You remember how the Minister of Finance and the Deputy Prime Minister Peter Turnquest rushed off to Europe just before Christmas to sign some documents which they said would keep of the blacklist of the OECD. Turns out they weren’t paying attention to these folk in the European Union. Now they have issued a black list and The Bahamas on it. Truth is, there is nothing you can do to stop these people. They are intent on ruining the party and wrecking financial services. The EU announced on Friday 10 Match that The Bahamas will be blacklisted, some nonsense about IBCs this time. The Government will run and amend the law again hoping they can turn back the tide. This is how Mr. Turnquest broke it to the country. Eat crow Peter Turnquest.
By K. Peter Turnquest, Deputy Prime Minister & Minister of Finance
Bahamas “disappointed” on EU’s COCG Recommendation
The Bahamas is disappointed to have learned that the EU Code of Conduct Group (COCG) will be making a recommendation to the Council of the European Union next week to include The Bahamas on the EU List of non-cooperative jurisdictions for tax purposes. Throughout this process, The Bahamas has consistently been engaged with the OECD and the COCG on the EU listing criteria – including as late as last week. Therefore, this latest move is particularly surprising to us.

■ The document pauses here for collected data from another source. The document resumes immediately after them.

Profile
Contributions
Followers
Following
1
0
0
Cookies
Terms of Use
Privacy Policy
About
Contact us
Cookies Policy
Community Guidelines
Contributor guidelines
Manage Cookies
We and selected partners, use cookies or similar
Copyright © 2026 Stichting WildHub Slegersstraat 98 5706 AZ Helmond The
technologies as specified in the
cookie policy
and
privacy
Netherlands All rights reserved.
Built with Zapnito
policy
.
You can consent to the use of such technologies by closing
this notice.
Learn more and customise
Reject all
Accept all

In December 2017, The Bahamas signed onto the Inclusive Framework for the implementation of the Base Erosion Profit Shifting (BEPS) initiative with the OECD. This solidified our international commitment to comply with measures to avoid tax planning strategies used by multinational companies to exploit gaps and mismatches in tax rules to artificially shift profits to jurisdictions where there is low, or no actual economic activity. As of March 2018, a total of 113 countries and territories have joined the BEPS inclusive framework.

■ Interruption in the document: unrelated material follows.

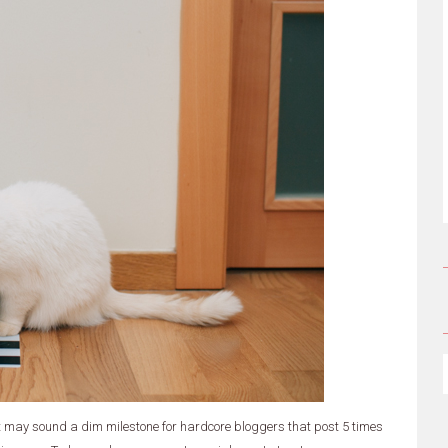
it may sound a dim milestone for hardcore bloggers that post 5 times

The Bahamas has taken immediate steps to reiterate its commitment to the European Commission with respect to the non-facilitation of offshore structures and arrangements in the jurisdiction aimed at attracting profits without real economic substance for the purpose of profit shifting. Legislation is currently being drafted to give effect to the implementation of the BEPS minimum standards and to address gaps in our current regulatory regime identified by the COCG. We anticipate that this legislation will be laid in the House of Assembly by April 2018.
Discussions were held today with the Secretary General of the COCG responding to their specific concerns, followed by formal letter. We believe the discussions were positive and remain hopeful that our efforts to address their concerns will result in the favourable consideration of The Bahamas as a cooperative tax jurisdiction.
We will continue to demonstrate our commitment to international regulatory standards and initiatives thereby ensuring that the Bahamas remains a clean, compliant and cooperative jurisdiction.